Evolutie kan worden onderscheiden in twee algemene klassen van evolutionaire verandering: micro-evolutie (verandering onder het niveau van de soort) en macro-evolutie (verandering boven het niveau van de soort).
Populatie-ecologen, instandhoudingsbiologen en gedragsecologen houden zich het meest direct bezig met micro-evolutionaire processen. Deze omvatten verschuivingen in de waarden en frequenties van bepaalde kenmerken onder leden van populaties, vaak als gevolg van ecologische processen zoals de verplaatsing van organismen en veranderende milieuomstandigheden, alsmede interacties met leden van verschillende soorten (bijv. predator-prooi interacties, gastheer-parasiet interacties, concurrentie) of dezelfde soort (bijv. seksuele selectie, concurrentie). Deze processen kunnen, maar leiden niet noodzakelijkerwijs, tot de vorming van nieuwe soorten in de loop van de tijd, maar resulteren in fluctuerende frequenties van eigenschappen binnen populaties die de steeds veranderende selectieve druk volgen (Thompson 1998). Aangezien sommige micro-evolutionaire processen zich in slechts enkele generaties kunnen voltrekken, kunnen zij vaak in de natuur of in het laboratorium worden waargenomen.
Een goede illustratie van micro-evolutie in actie is de goed gedocumenteerde neiging van insecten om snel resistentie tegen pesticiden te ontwikkelen (Gassmann et al. 2009). Zo worden in Zuid-Frankrijk in de zomer pesticiden gebruikt om Culexmuggen te bestrijden van de Middellandse Zeekust tot ongeveer 20 km landinwaarts. Bepaalde muggengenen verlenen resistentie tegen de pesticiden maar zijn duur in de afwezigheid van pesticiden (Figuur 2); frequenties van het pesticiden-resistentiegen nemen toe tijdens de zomers in gebieden waar vaak gesproeid wordt, maar nemen niet toe in gebieden waar niet gesproeid wordt. (Lenormand et al. 1999).
Over het algemeen kunnen macroevolutionaire veranderingen niet direct worden waargenomen vanwege de grote tijdschalen die er meestal mee gemoeid zijn, hoewel er in het laboratorium vele gevallen van macroevolutionaire verandering zijn waargenomen (Rice& Hostert 1993). In plaats daarvan neigen studies van macro-evolutie te vertrouwen op gevolgtrekkingen uit fossiel bewijsmateriaal, fylogenetische reconstructie, en extrapolatie van micro-evolutionaire patronen.

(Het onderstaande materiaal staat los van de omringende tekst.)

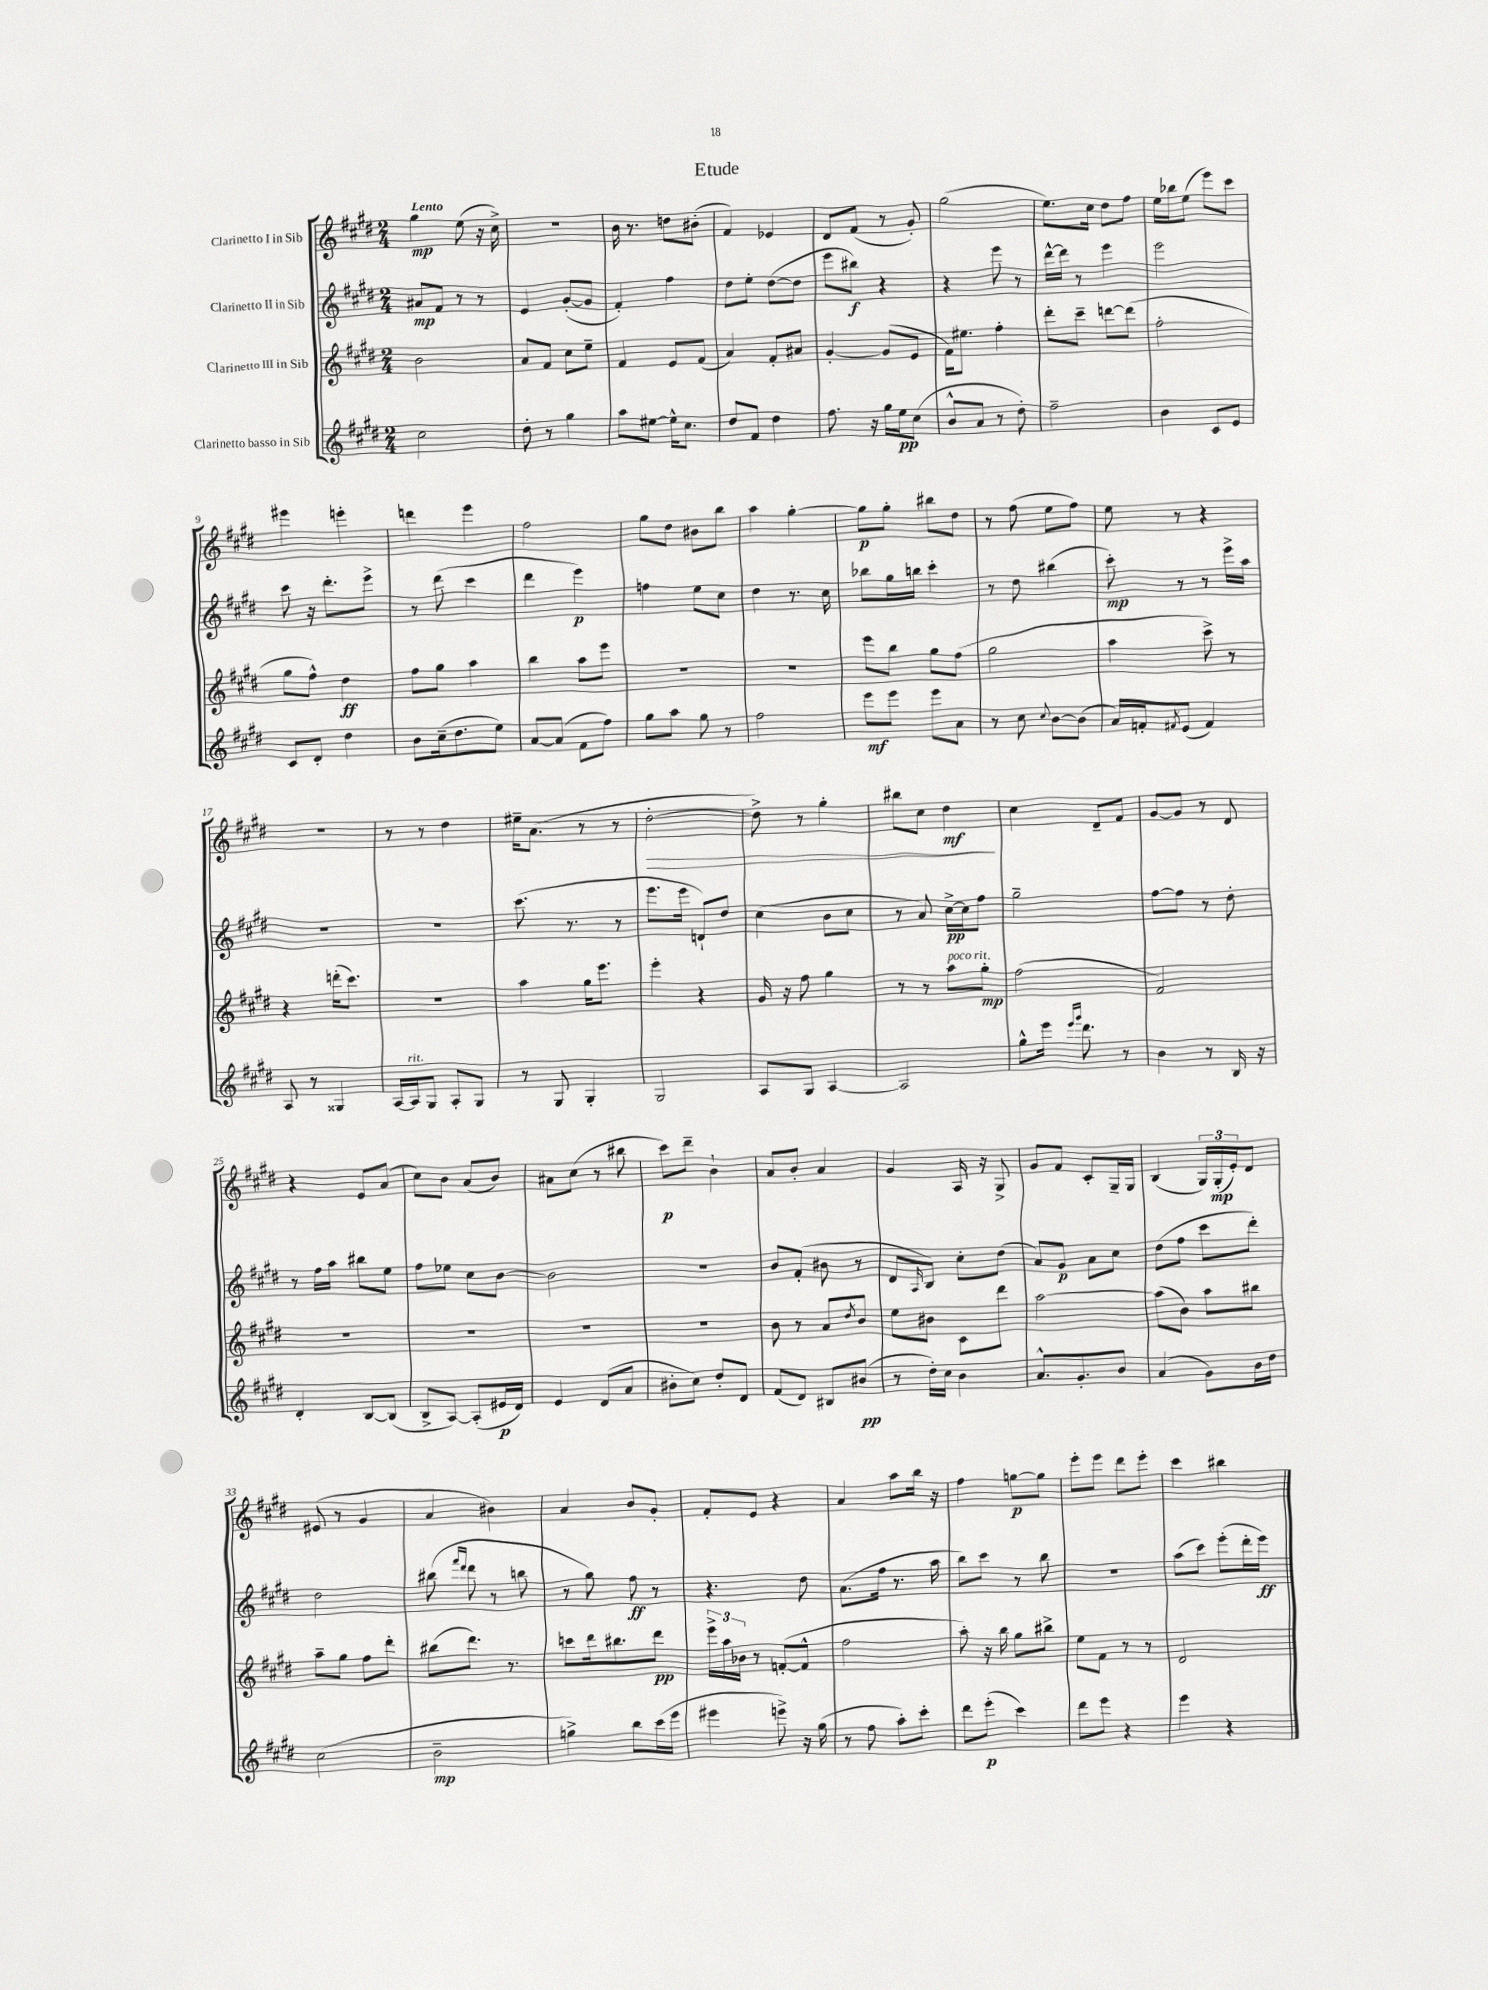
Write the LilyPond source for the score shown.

Vaak ligt de nadruk van macro-evolutionaire studies op soortvorming: het proces waarbij groepen van voorheen met elkaar kruisende organismen niet meer in staat zijn (of niet meer bereid zijn) om succesvol met elkaar te paren en vruchtbare nakomelingen te produceren.
Ecologen kunnen geïnteresseerd zijn in macro-evolutie als een middel om gevolgtrekkingen te maken met betrekking tot hedendaagse ecologische vraagstukken. Wetenschappers die geïnteresseerd zijn in het modelleren van de effecten van de huidige klimaatverandering, bijvoorbeeld, kunnen prehistorische klimatologische gegevens koppelen aan uit fossielen afgeleide patronen van soortvorming en uitsterven om te begrijpen hoe het vandaag de dag met de huidige dier- en plantensoorten gaat en hoe zij het in de toekomst zullen doen. Veel ongewervelde zeedieren (bijv. koralen, slakken, mosselen) bouwen hun schelpen bijvoorbeeld met calciumcarbonaat uit oceaanwater. Wanneer antropogene CO2 zich in de atmosfeer ophoopt, lost een aanzienlijk deel daarvan op in de oceaan, waarbij vrije waterstofionen vrijkomen en de pH-waarde van de oceaan daalt. Deze verzuring van de oceaan vermindert onder andere de hoeveelheid carbonaat die beschikbaar is voor de schelpvormende ongewervelde zeedieren, die er afhankelijk van zijn voor hun calcium-carbonaat omhulsel, waardoor het voor hen moeilijk wordt om hun schelpen te maken en te behouden.
Door gegevens over de pH-waarde van de oceanen van honderden miljoenen jaren geleden te combineren met fossiele gegevens over foramifera (ongewervelde zeedieren die schelpen maken), laten Zachos et al. (2005) zien welke effecten oceaanverzuring heeft gehad op de diversificatie en het uitsterven van ongewervelde zeedieren in het verleden. Op basis van deze gegevens kunnen de huidige patronen van oceaanverzuring worden gemodelleerd en kunnen de effecten ervan op de huidige en toekomstige zeedieren worden voorspeld (bijv. Orr et al. 2005).